Of course, as in all ancient sites, local folks used the materials at hand - in this case the old temples and towns that had been abandoned and destroyed by nature or man - to build the new. So, artifacts from Ephesus show up in much later constructions - here you can see a piece of a column used as a brick in the "new" building.
The main street had plastic sheeting over it, I suppose to protect shoppers from rain, but perhaps too to protect them from falling house parts.
The place needs some renovation.....We stopped for a wine-tasting, some of which where not too bad, but none to our taste. Most were from local products like mulberry, and other fruits. Not our thing. But they had jams and pressed local olive oil. THAT we can use!
APHRODISIAS
Another ancient site. It was first dedicated to Aphrodite, hence the name. The entrance to the temple is so impressive, even though what is behind it these days is only a grassy field and random stones beyond.
This view shows it's not all so pretty - chain link fencing that separates areas, some of it in poor shape.
The stadium. Wow - it could seat 30,000 spectators. That's a lot of marble.
The theater seats 8,000 and you really can stand on the stage and speak rather normally and be heard in the upper seats. Amazing. Wish I had had nerve enough to belt out a song.
In one of the "rooms" behind the stage, they had placed a number of the steer sculptures together. The steer was a symbol for Zeus/Jupiter for the theater.
Other shots of the agora and temple.
The museum displayed so many pieces that had been recovered from the site. I have mixed feelings about these pieces - wouldn't it be so much more interesting for the visitors to see these pieces where they were originally placed? Wouldn't that make the experience for the visitors so much more realistic?

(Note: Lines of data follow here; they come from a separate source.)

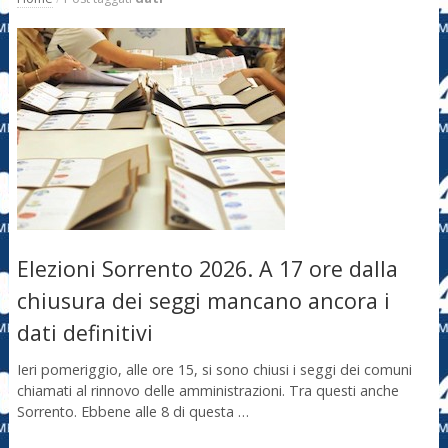
Elezioni Sorrento 2026. A 17 ore dalla
chiusura dei seggi mancano ancora i
dati definitivi
Ieri pomeriggio, alle ore 15, si sono chiusi i seggi dei comuni
chiamati al rinnovo delle amministrazioni. Tra questi anche
Sorrento. Ebbene alle 8 di questa …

Afterwards a quick picture stop at Pamukkale, a natural wonder. There are many hot mineral springs in the area and this is the culmination of bubbling up and flowing down. It was known to the Romans and an ancient city was built above the "Cotton Castle." Very strange.
Our hotel that night was near a warm springs and we had a chance to soak in the hot salty water. Our guide told us that one session in the springs will take ten years off your life, so don't be shocked when you see us again and we look so young!
DAY THE LAST
First stop, a rug factory.
The reason this trip was so cheap is that various businesses pay to have us stop by in the hopes they can sell us something. So, a rug manufacturer, a jeweler, a leather shop.
Loved the rug place! They had demonstrations of rug making, silk harvesting, and answered lots of questions about the process. And I do love these rugs. The women were artisans, could work faster than our eyes could follow their hands.
We headed back to where we started from - Antalya - but first there were stops along the way. This place, well just wow. Loved the decor!
But they had a window full of Turkish delight. I'd been waiting and waiting to find it not packaged. Finally!
The next pause, just above the city of Antalya, we had fresh melon, supplied by our driver Juma. He could speak close to zero German, but he smiled and nodded a lot when we talked to him.
Antalya is way too big for me. I would guess from my short observation that 80% of the population live in high rise apartments but there is a charming old city, large public parks and some wonderful vistas.
There were plenty of minarets to see, lots of calls to prayer to hear (strange and compelling), so much to eat and smell, and lots of sunshine. By the end of the trip the group was a real group, and that was nice. We exchanged email addresses and promised to post pictures to Drop Box. It was a good trip.